◆ Task brief: Copy each line in the data below that contains the word "significant".

◆ Supplied records:
□ □ □ □ □ □ □
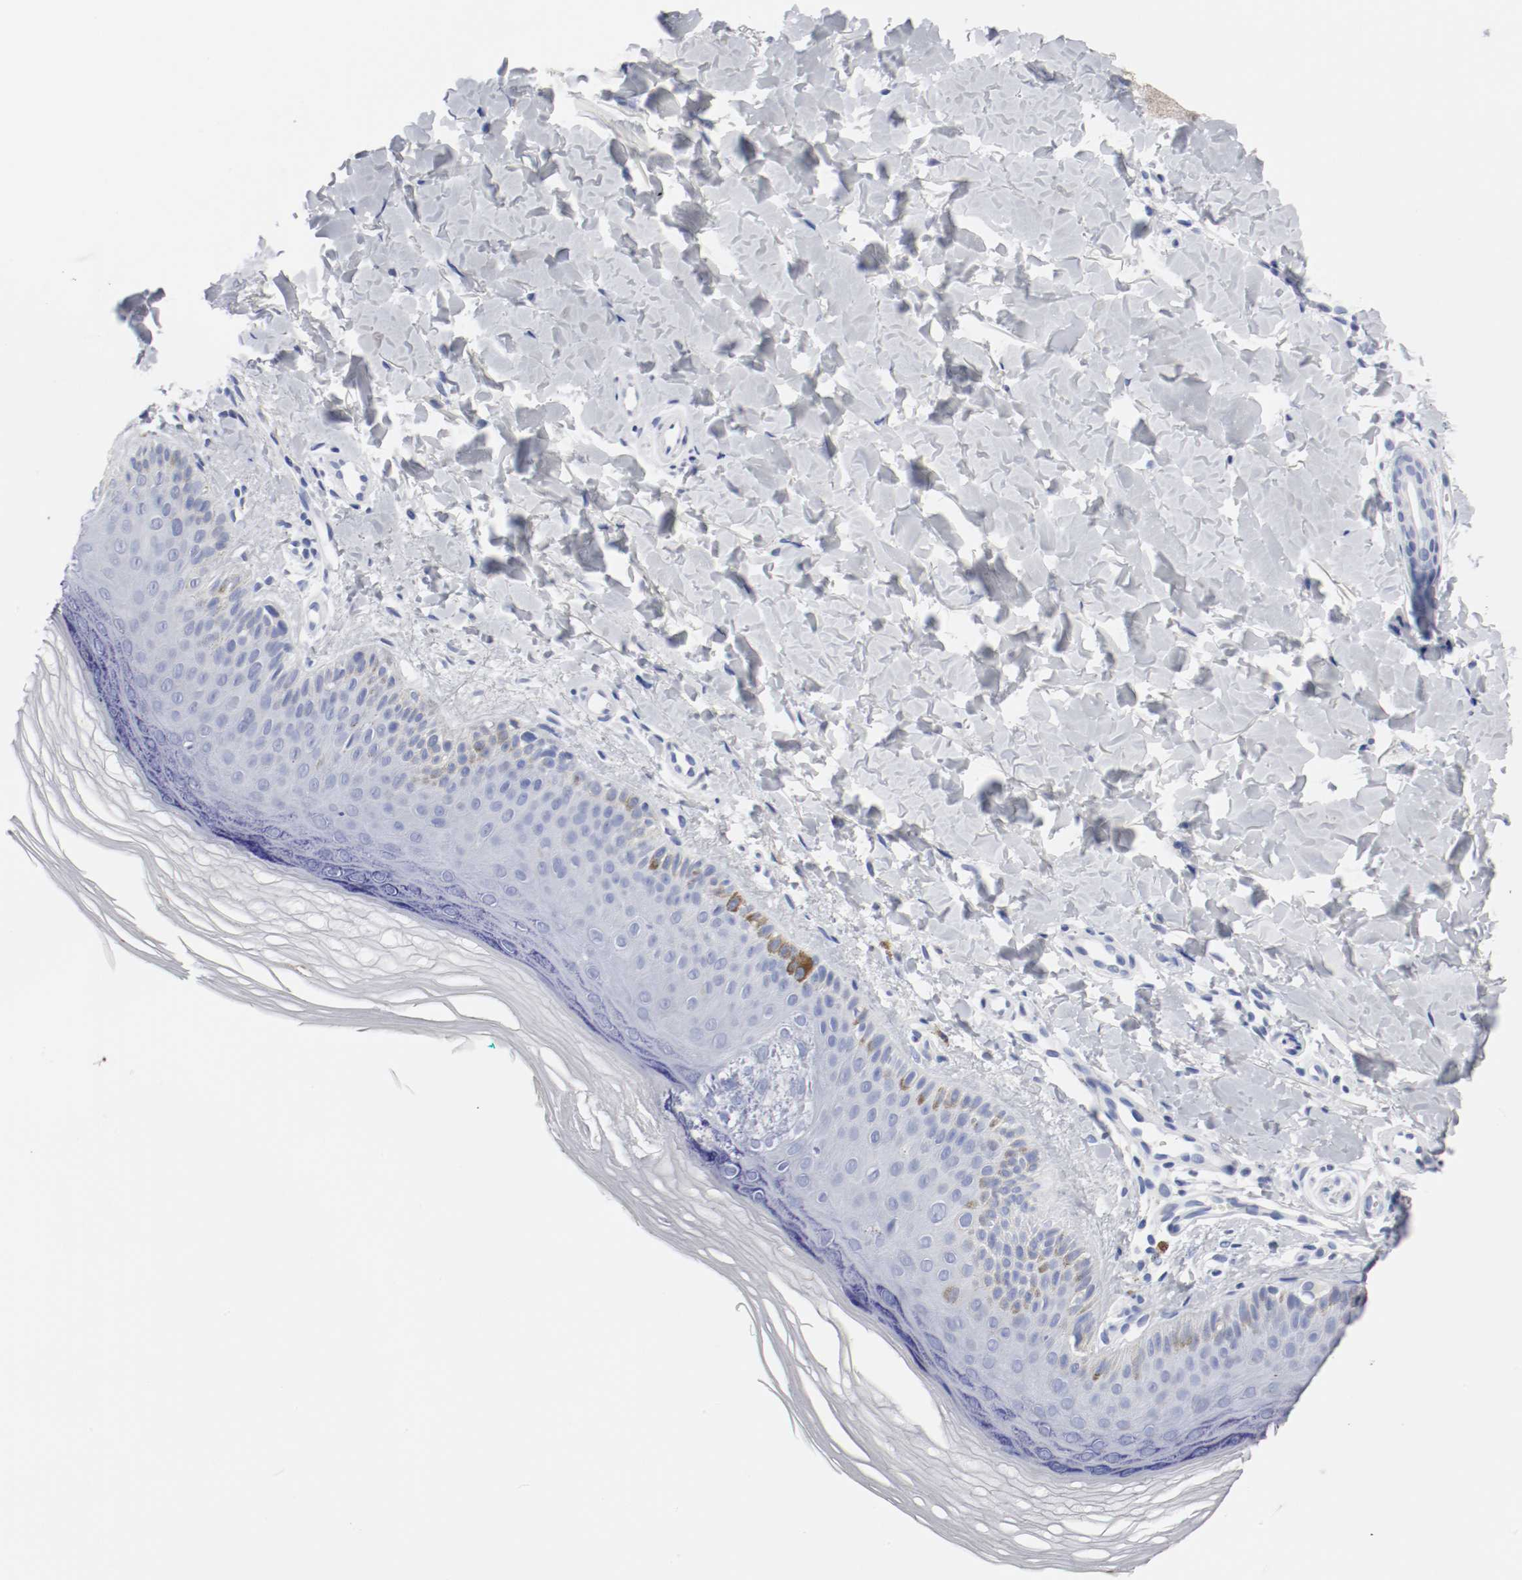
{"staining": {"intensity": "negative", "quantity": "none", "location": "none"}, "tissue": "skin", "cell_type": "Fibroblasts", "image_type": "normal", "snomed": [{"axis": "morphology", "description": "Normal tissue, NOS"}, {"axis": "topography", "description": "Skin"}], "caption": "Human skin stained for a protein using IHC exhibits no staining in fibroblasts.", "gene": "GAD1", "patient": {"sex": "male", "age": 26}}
□ □ □ □ □ □ □
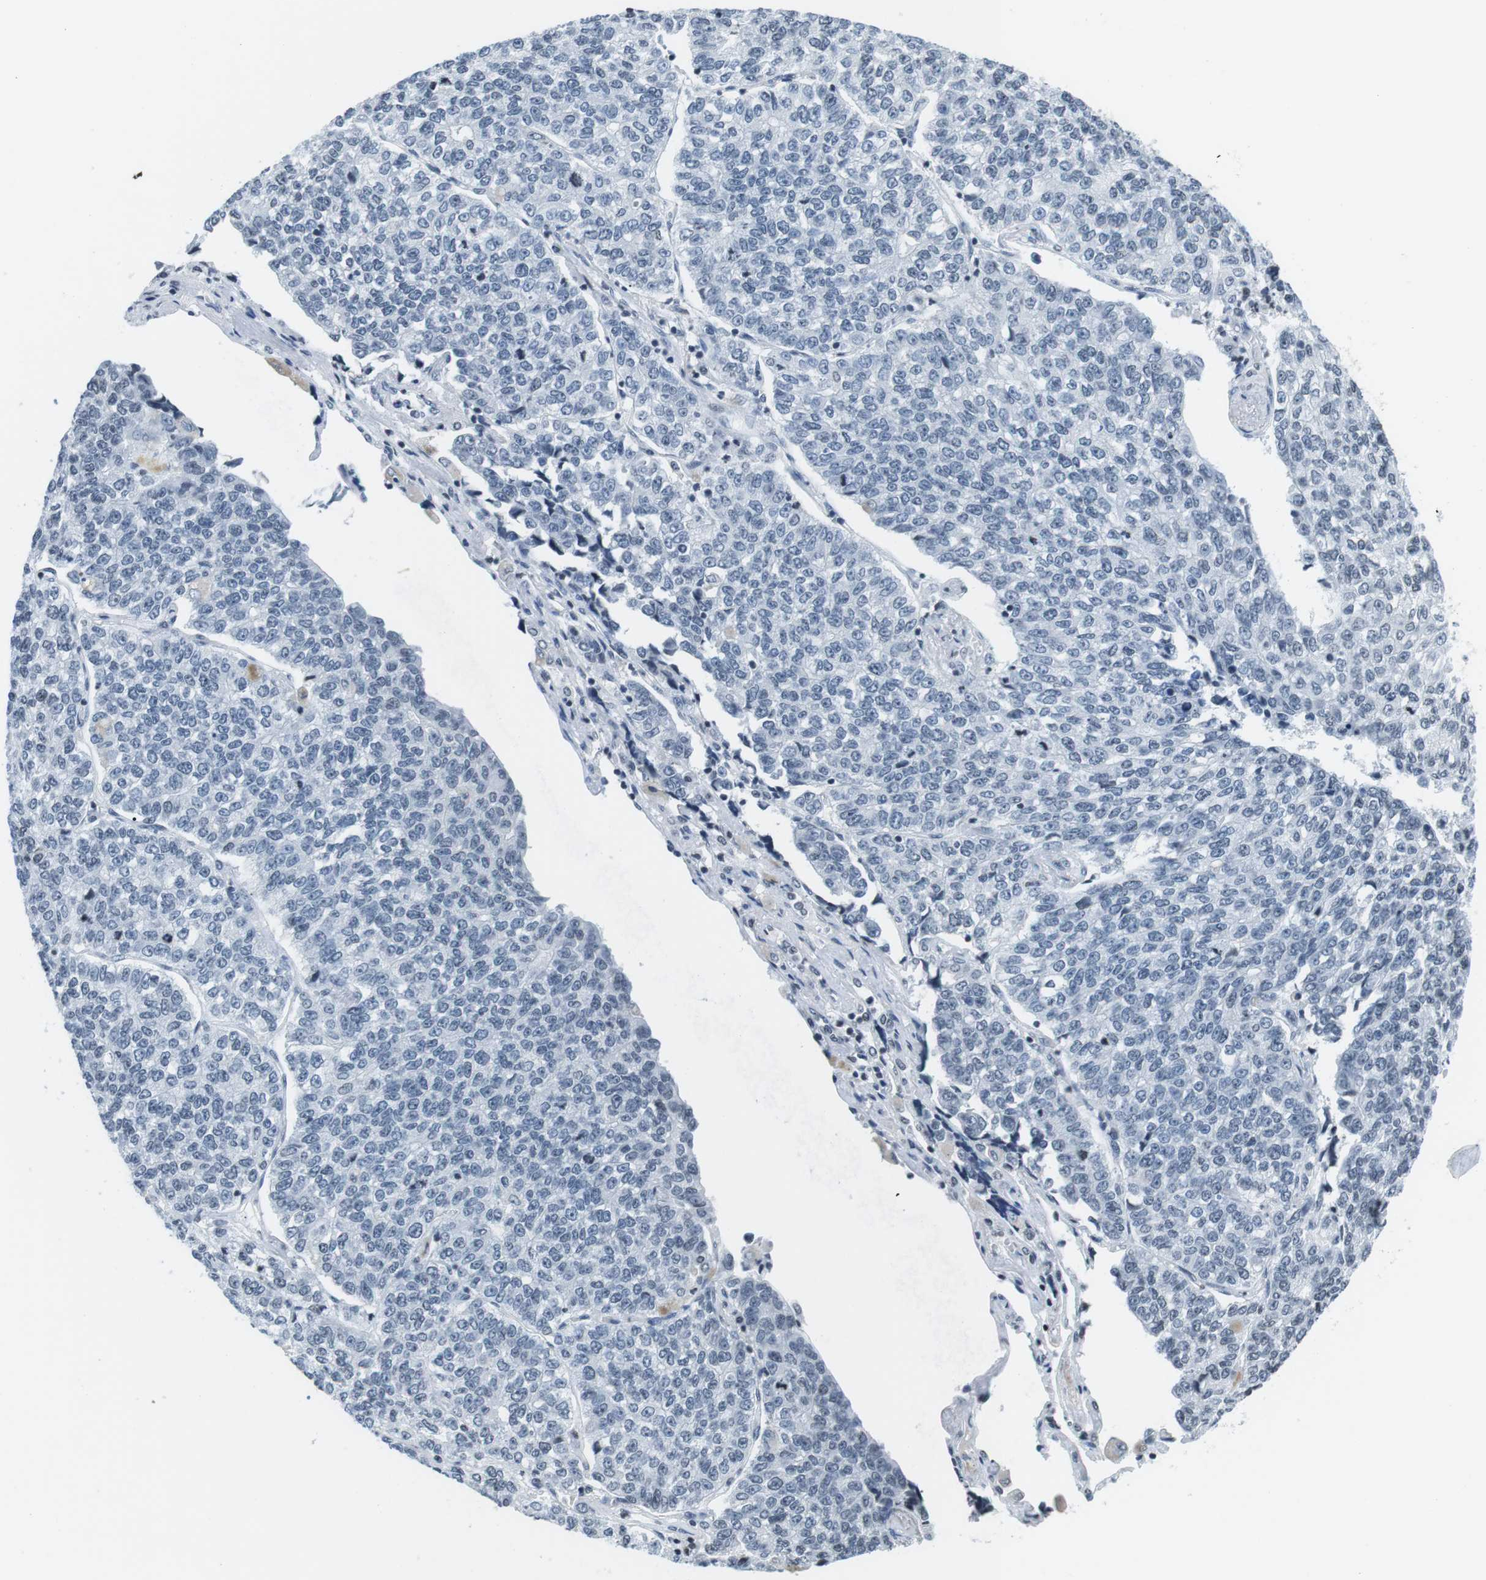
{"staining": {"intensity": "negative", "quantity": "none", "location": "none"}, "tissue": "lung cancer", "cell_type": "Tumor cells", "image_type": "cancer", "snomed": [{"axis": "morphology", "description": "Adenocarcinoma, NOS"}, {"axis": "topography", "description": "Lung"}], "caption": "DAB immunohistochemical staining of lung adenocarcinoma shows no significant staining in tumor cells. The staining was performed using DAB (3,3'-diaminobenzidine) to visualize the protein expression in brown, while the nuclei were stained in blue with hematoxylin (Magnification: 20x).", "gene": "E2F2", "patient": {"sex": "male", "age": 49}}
□ □ □ □ □ □ □
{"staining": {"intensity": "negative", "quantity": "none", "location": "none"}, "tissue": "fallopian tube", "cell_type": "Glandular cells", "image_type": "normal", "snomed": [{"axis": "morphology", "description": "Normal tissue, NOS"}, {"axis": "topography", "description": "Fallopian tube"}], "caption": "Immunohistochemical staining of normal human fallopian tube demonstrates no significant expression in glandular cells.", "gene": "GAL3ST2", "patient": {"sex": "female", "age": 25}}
□ □ □ □ □ □ □
◆ Task response:
{"staining": {"intensity": "negative", "quantity": "none", "location": "none"}, "tissue": "lung cancer", "cell_type": "Tumor cells", "image_type": "cancer", "snomed": [{"axis": "morphology", "description": "Adenocarcinoma, NOS"}, {"axis": "topography", "description": "Lung"}], "caption": "DAB immunohistochemical staining of lung adenocarcinoma shows no significant staining in tumor cells. The staining was performed using DAB (3,3'-diaminobenzidine) to visualize the protein expression in brown, while the nuclei were stained in blue with hematoxylin (Magnification: 20x).", "gene": "E2F2", "patient": {"sex": "male", "age": 49}}
{"staining": {"intensity": "negative", "quantity": "none", "location": "none"}, "tissue": "fallopian tube", "cell_type": "Glandular cells", "image_type": "normal", "snomed": [{"axis": "morphology", "description": "Normal tissue, NOS"}, {"axis": "topography", "description": "Fallopian tube"}], "caption": "Immunohistochemical staining of normal human fallopian tube demonstrates no significant expression in glandular cells.", "gene": "GAL3ST2", "patient": {"sex": "female", "age": 25}}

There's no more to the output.